The policy is very long and we don't want to spend the whole day analyzing it, so we first have to prioritize certain sections. Scroll right down to 3. What Data We Collect and Process which is the most important issue. Basic Account Data and Transaction Data cannot be avoided so we can skip reading those. The really revealing information is in subsection 3.4 Your Use of the Steam Client and Websites:
Personal Data we collect may include, but is not limited to, browser and device information, data collected through automated electronic interactions and application usage data. Likewise, we will track your process across our websites and applications to verify that you are not a bot and to optimize our services
Browser and device is pretty common (though still, doesn't have to be collected) so we can forgive Valve here. However,
data collected through automated electronic interactions and application usage data can pretty much mean everything you do on their site. This proves Steam to be a giant privacy violator. Not only that, they are also dishonest, hiding behind
but is not limited to; here, a cautious person will assume they are collecting absolutely everything possible - otherwise, why not mention exactly what is being collected? Another common deception is
to optimize our services; what is the optimization and why does it need my data? So, as we can see, Steam throws up a few red flags in the most important section. To be honest, with this information alone you could already put Steam in the "privacy violator" box and leave it at that; this is the speedrunning of privacy policies. But our goal here is learning how to do research, so let's move on:
The subsection 3.5 Your Use of Games and other Subscriptions collects
game statistics, which could I guess be justified in a service like this. But wait - later it says
as well as information about the device you are using, including what operating system you are using, device settings, unique device identifiers, and crash data.

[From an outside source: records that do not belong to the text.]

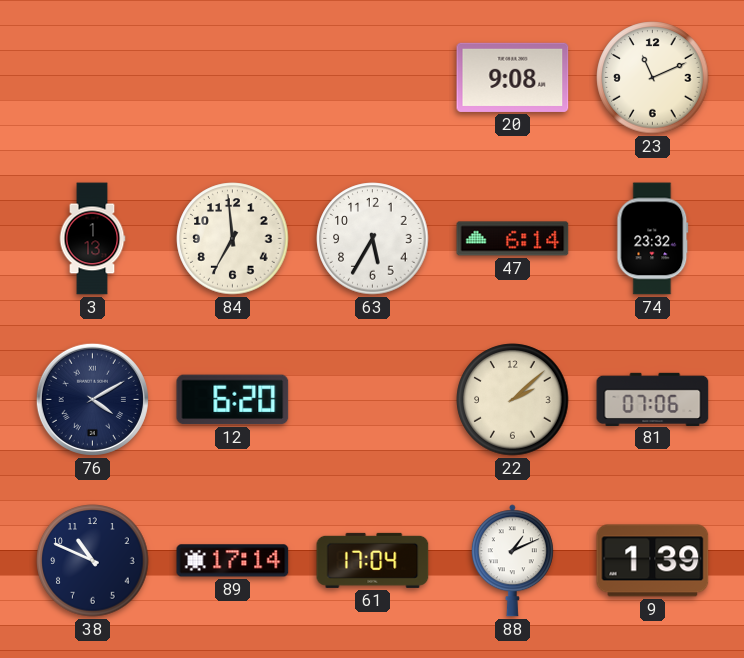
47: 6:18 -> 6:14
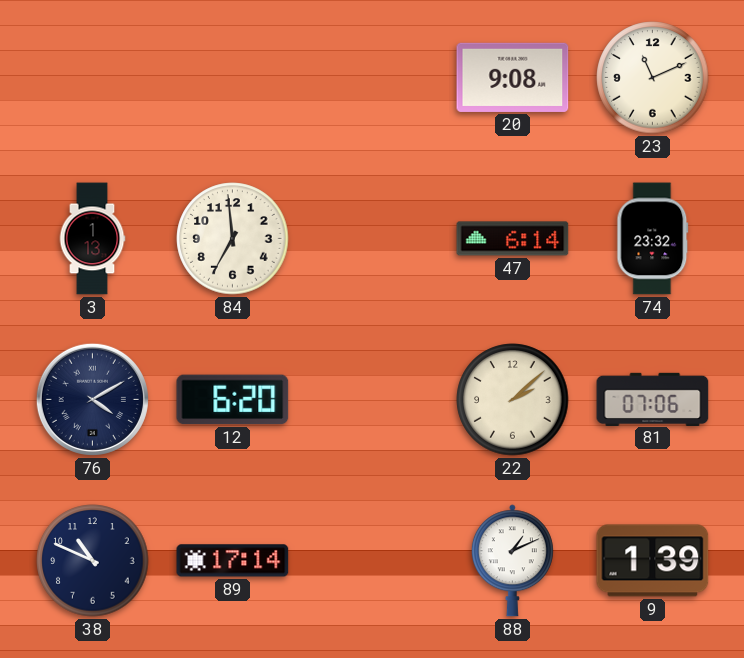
63: 5:35 -> none
61: 17:04 -> none
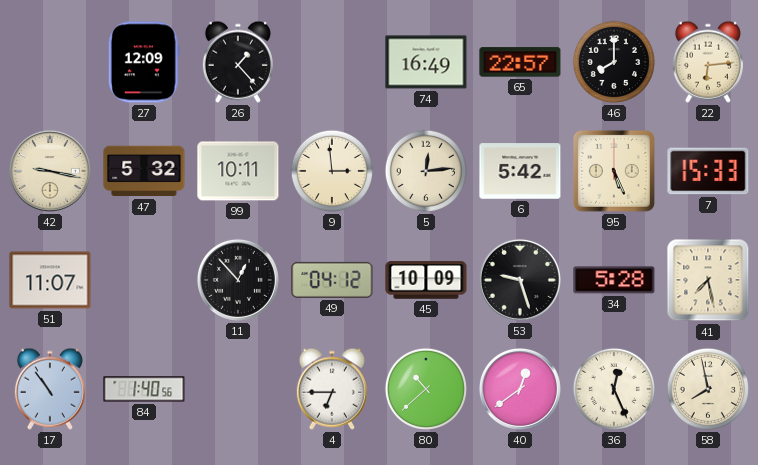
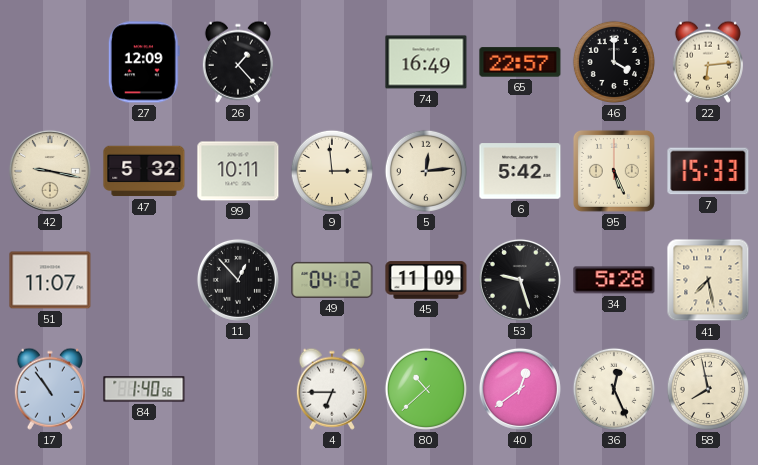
46: 8:00 -> 4:00
45: 10:09 -> 11:09
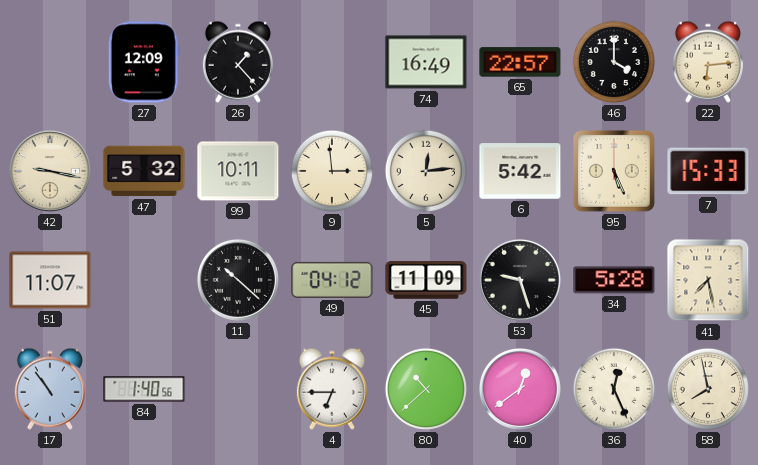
11: 12:53 -> 10:22
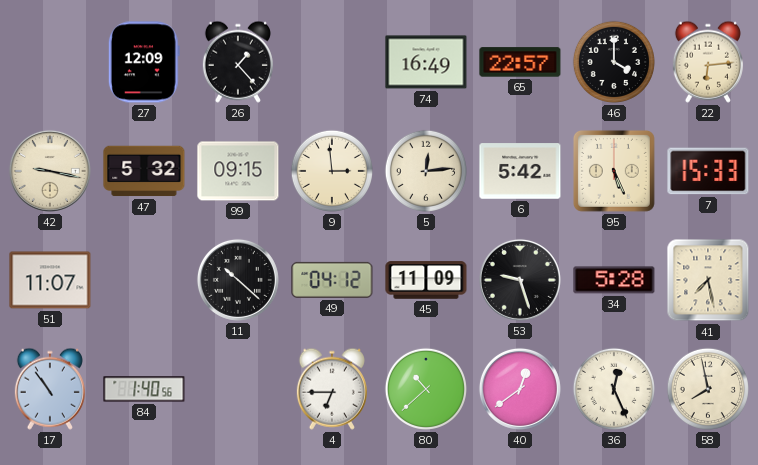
99: 10:11 -> 09:15
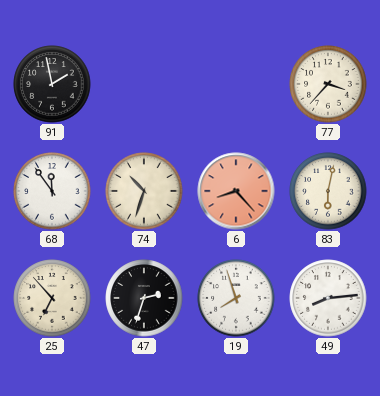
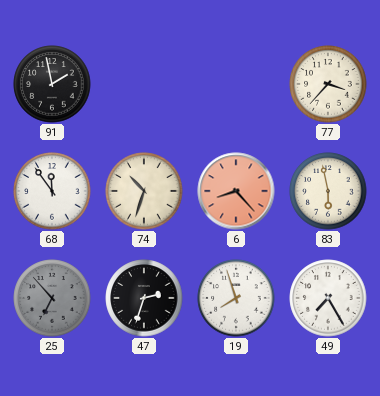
83: 6:02 -> 5:58
25 dial: cream -> grey
49: 8:14 -> 7:25
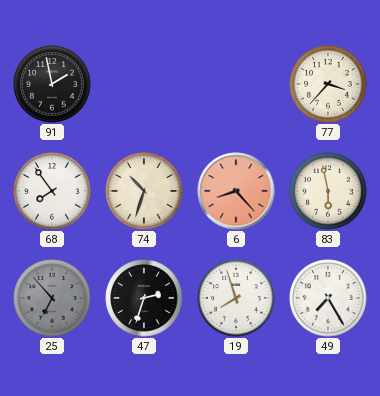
68: 11:54 -> 7:54
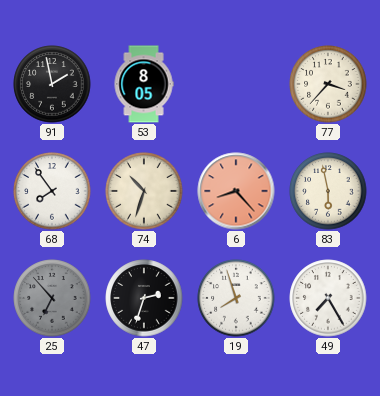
53: none -> 8:05
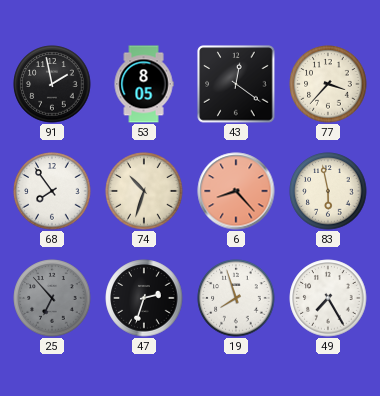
43: none -> 12:21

which has literally nothing to do with gaming.
Unique device identifiers is especially violating. Okay, so we've proven beyond doubt Steam is collecting data way beyond what it needs to. There's no more need to dwell on this - let's move on to section 4. How Long We Store Data:
We will only store your information as long as necessary to fulfil the purposes for which the information is collected and processed or — where the applicable law provides for longer storage and retention period — for the storage and retention period required by law. After that your Personal Data will be deleted, blocked or anonymized, as provided by applicable law.
All these words and no specific figures. Even serious violators I've described in the E-mail report provide the actual numbers - so Steam once again shows it belongs into the shit tier. And even if you assume the retentiion period is short, after it's over you're still not sure the data is actually deleted, since the other two options are
blocked or anonymized. Can they say anything more which would redeem them here? I don't think so, therefore let's move on to the other sections:
5. Who Has Access to Data includes these gems in it:
Valve and its subsidiaries may share your Personal Data with each other
The subsidiaries are not specified. Suspicious.
In accordance with internet standards, we may also share certain information (including your IP address and the identification of Steam content you wish to access) with our third party network providers that provide content delivery network services
What are these network providers is of course not mentioned, neither is the exact data shared.